But in many ways, what is most interesting about Trotsky is not his death, or life, but his afterlife. For, to a great extent he remained (and for some people amazingly remains still) the great ‘might have been’ of the Soviet era. Never mind the people who actually grew up while the horrors of the Soviet system were ongoing, I have heard people in my own adult life, born in my own lifetime, and sometimes younger than myself (people in their twenties or thirties), seriously describe themselves as being (or at some point having been) a Trotskyist. [...]
Several reasons present themselves. One is the possibility that his undoubted intellectual ability, plus his assassination in a far-away land gave him a certain martyr-like glamour. He was working on his magnum opus about his enemy right up until the moment of his death; the combination of work ethic and premature demise can be a heady brew. Especially so for a certain type of Western intellectual who likes the idea of fanaticism for a cause precisely because they have themselves never had to suffer at the hands of such fanatics.

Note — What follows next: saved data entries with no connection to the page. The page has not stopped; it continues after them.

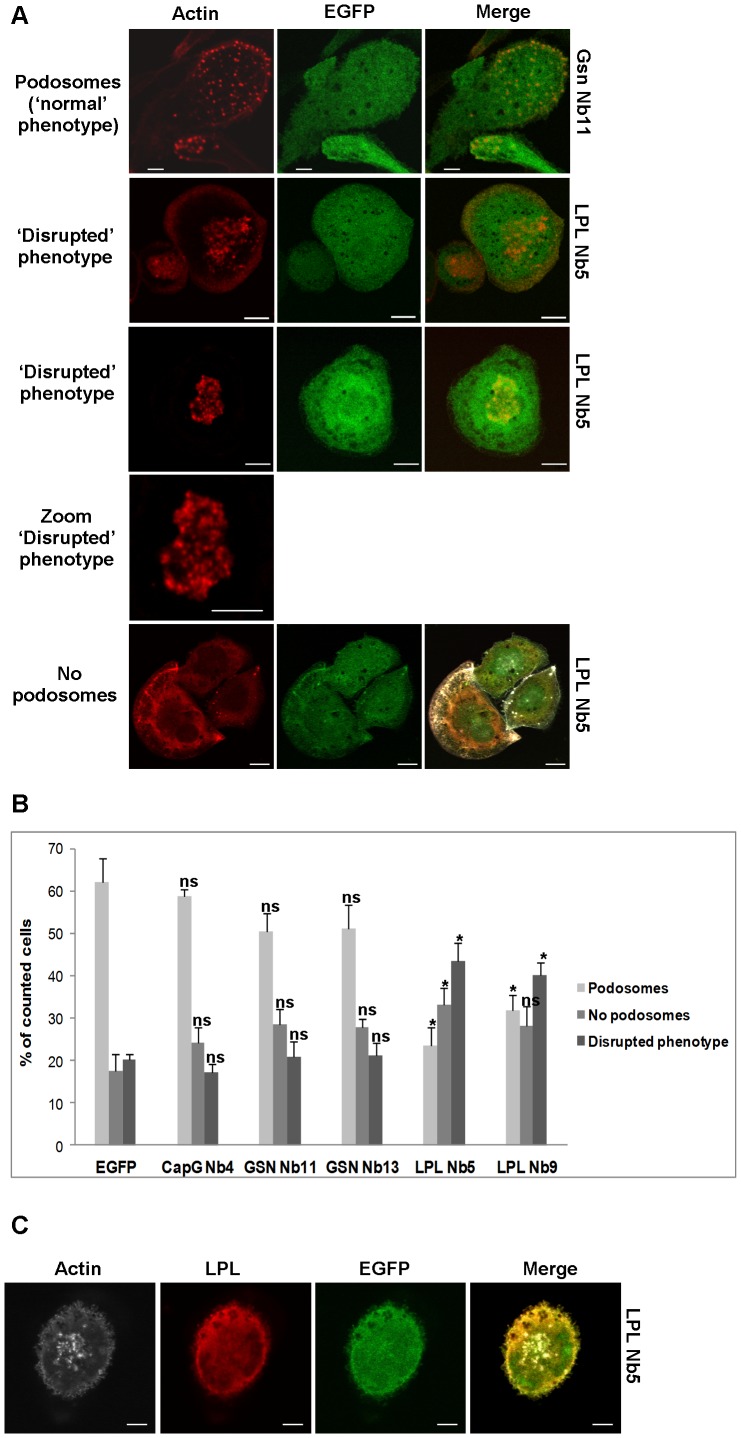
LPL Nbs disturb podosome integrity.(A) Confocal images showing the different phenotypes, observed in THP-1 macrophages. Cells expressing GSN Nb11 or LPL Nb5 are shown in green and cells were stained for F-actin (phalloidin-alexa 594, red). Bar: 10 µm. (B) Representation of the observed phenotypes (‘Podosomes’, ‘No podosomes’ and ‘Disrupted phenotype’) for the different constructs. 600–1200 cells were counted per condition in 4–5 independent experiments. Error bars represent mean ± SEM. Unpaired t-tests were performed to observe statistical differences between cells expressing EGFP and cells expressing the nanobodies (ns: non significant p>0.05; * p<0.05). (C) THP-1 macrophages stably expressing LPL nanobodies show a diffuse LPL staining. Cells were stained for F-actin (phalloidin 670, far red, shown in grey) and L-plastin (alexa-594, red). LPL Nb5 is shown in green. Pictures were acquired with a confocal laser scanning microscope and are representative for four independent experiments. Bar: 10 µm.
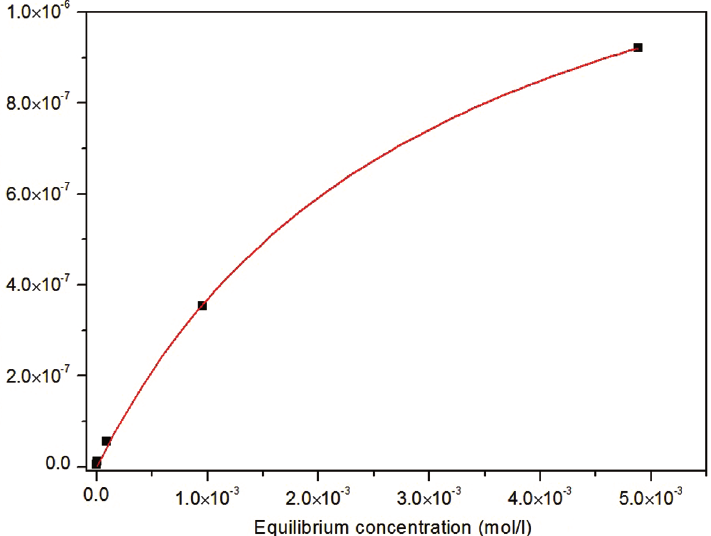
in Table 1 (parameters of the overall fit: R 2 = 0.9905, χ 2 = 1.88 × 10 -10 ).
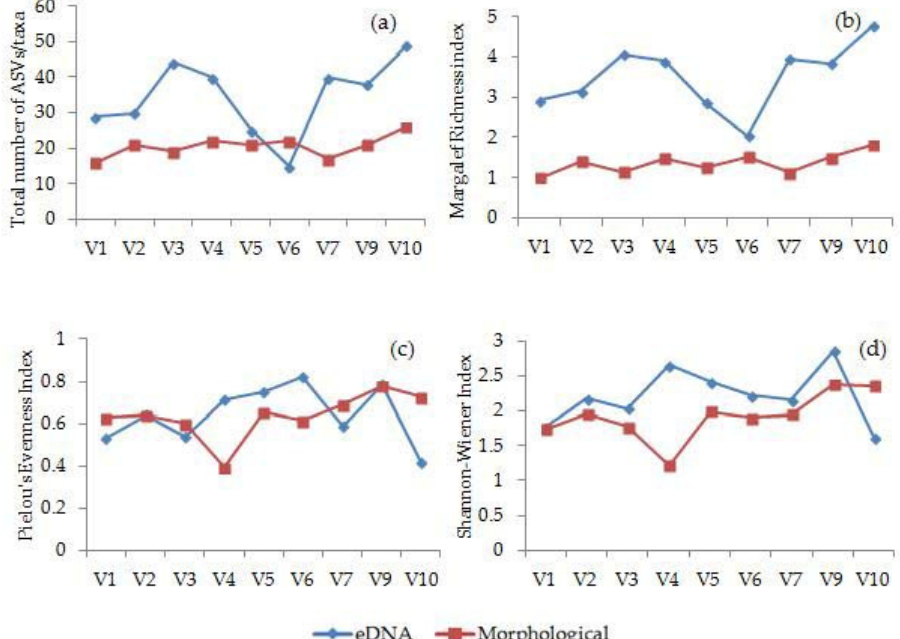
Figure 10. Phytoplankton diversity: ( a ) Total number of phytoplankton ASVs and taxa, ( b ) Margalef Richness Index ( d ), ( c ) Pielou’s Evenness Index ( J’ ), and ( d ) Shannon–Wiener Diversity Index ( H’ ) for eDNA (blue line) and morphological composite samples (red line) on sampling stations (V1 to V10, excluding station V8) in Lake Visovac during August 2018.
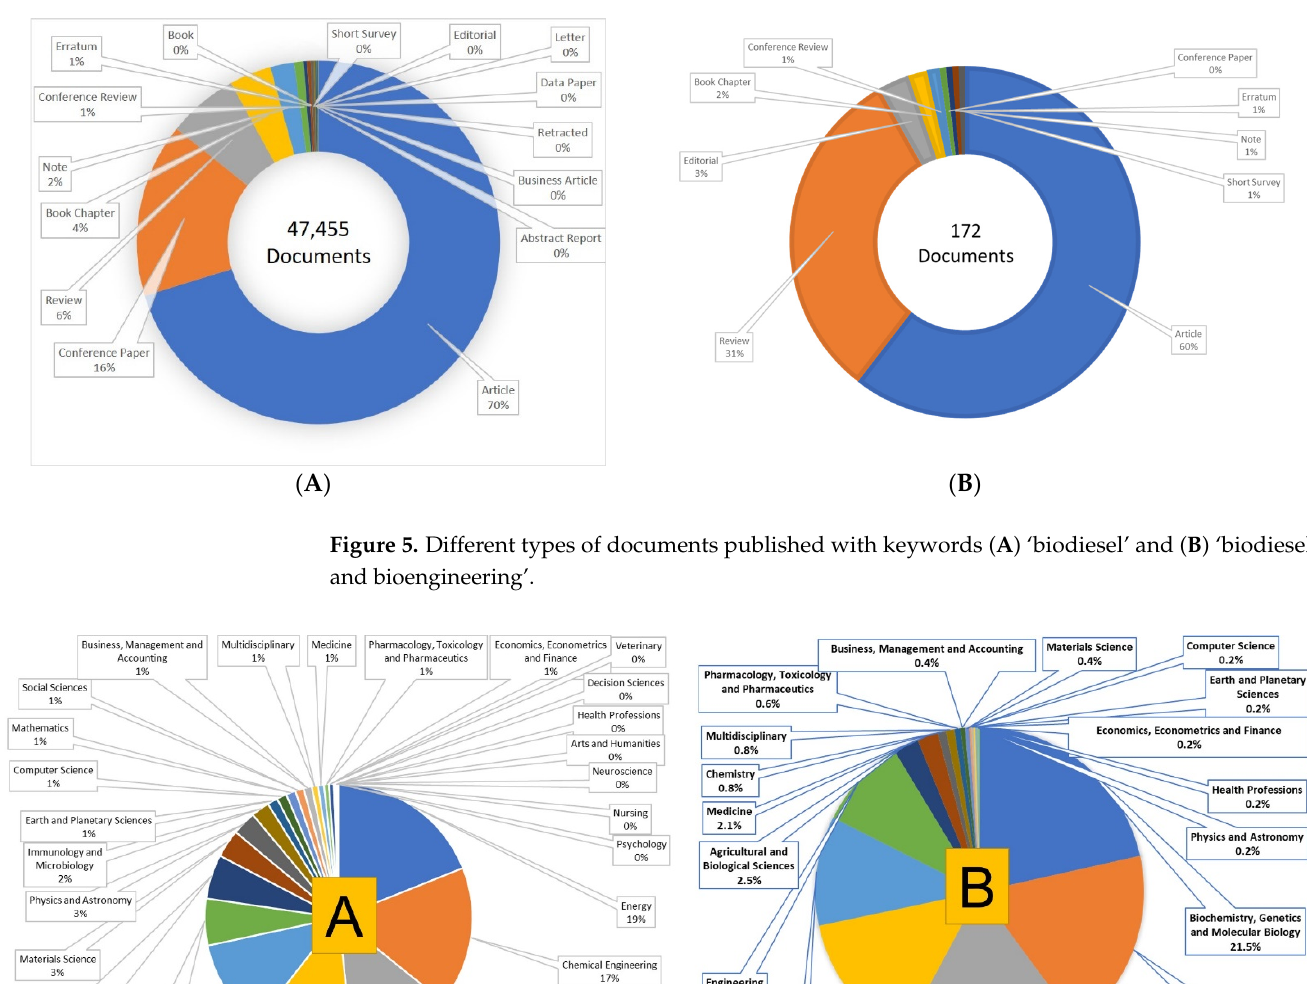
Figure 4. Patents published with different patent offices with keywords ‘biodiesel’ and ‘biodiesel and bioengineering’.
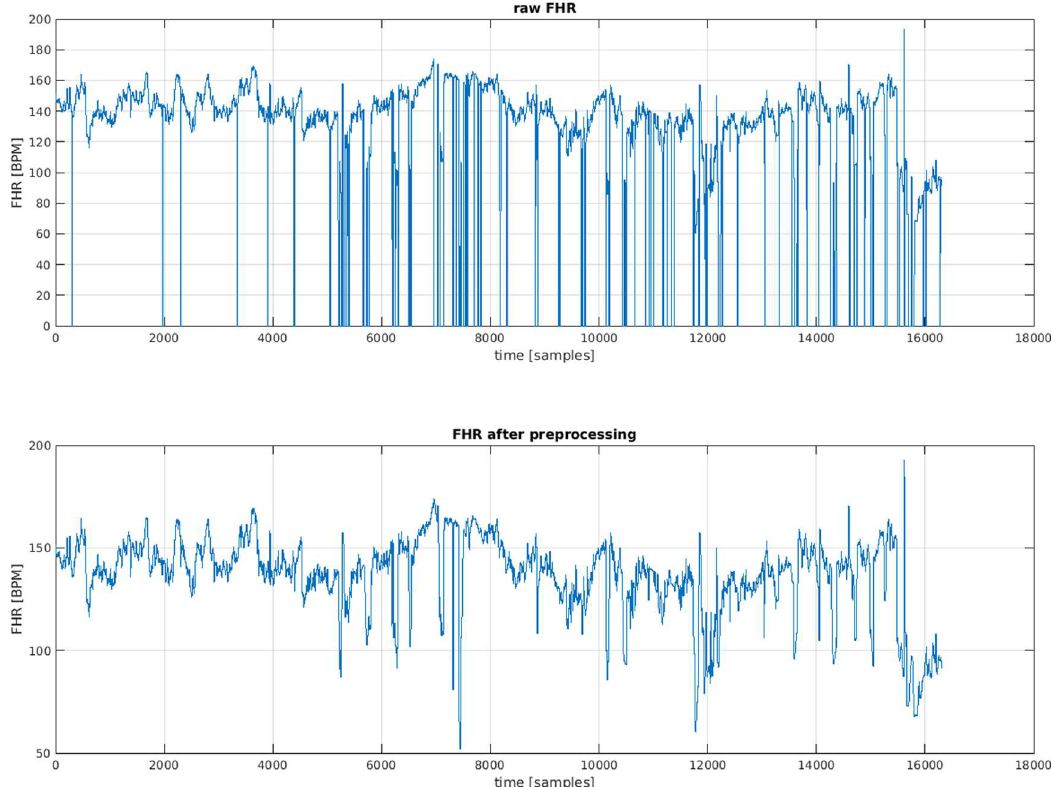
Fig 1. Comparison between a raw FHR signal and the signal obtained after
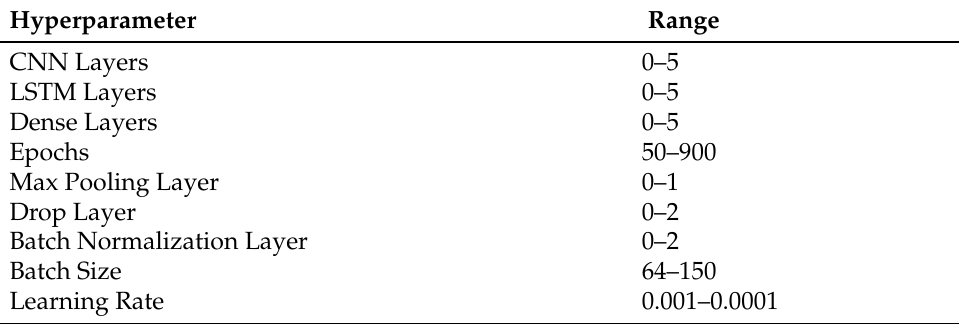
Table 5. Range of hyperparameters used in optimization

But the greater reason would appear to be that reason which remains perhaps the greatest bit of unfinished business of the 20th Century. The recognition that the Soviet, Communist, Marxist experiments were not trees which just happened to give off some poison fruits. Or beautiful ideas which were just mishandled and misappropriated by misguided hands. But rather that the whole dream was a nightmare from beginning to end. And always was going to be. That the Communist experiment had no more likelihood of delivering peace on earth than did the Fascist attempt to try to produce the same.